**Data under study:**

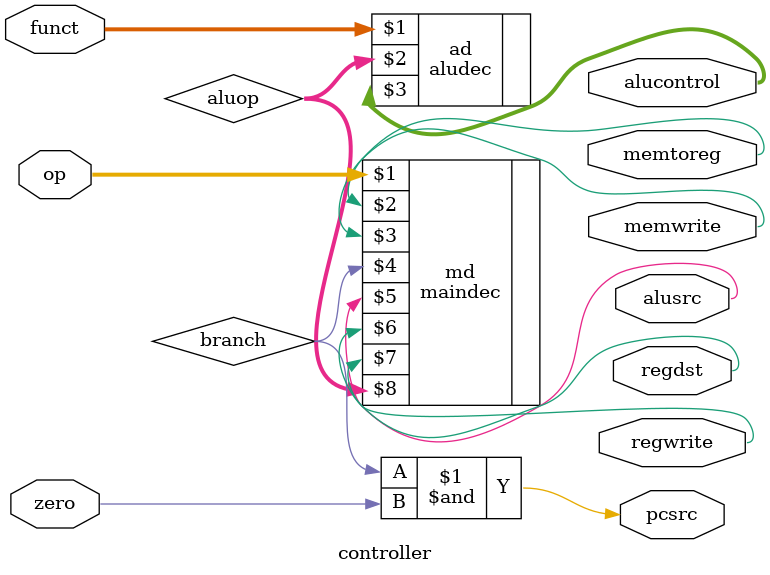
<source format=v>
`timescale 1ns / 1ps
module controller(input [5:0] op, funct,
						input zero,
						output memtoreg, memwrite, pcsrc, alusrc, regdst, regwrite,
						output [2:0] alucontrol);

	wire [1:0] aluop;
	wire branch;

	maindec md (op, memtoreg, memwrite, branch, alusrc, regdst,
					regwrite, aluop);

	aludec ad (funct, aluop, alucontrol);

	assign pcsrc = branch & zero;

endmodule

</source>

**Directions:**
Return the listing above in an exact copy that leaves out the images.

**Worked solution:**
<source format=v>
`timescale 1ns / 1ps
module controller(input [5:0] op, funct,
						input zero,
						output memtoreg, memwrite, pcsrc, alusrc, regdst, regwrite,
						output [2:0] alucontrol);

	wire [1:0] aluop;
	wire branch;

	maindec md (op, memtoreg, memwrite, branch, alusrc, regdst,
					regwrite, aluop);

	aludec ad (funct, aluop, alucontrol);

	assign pcsrc = branch & zero;

endmodule

</source>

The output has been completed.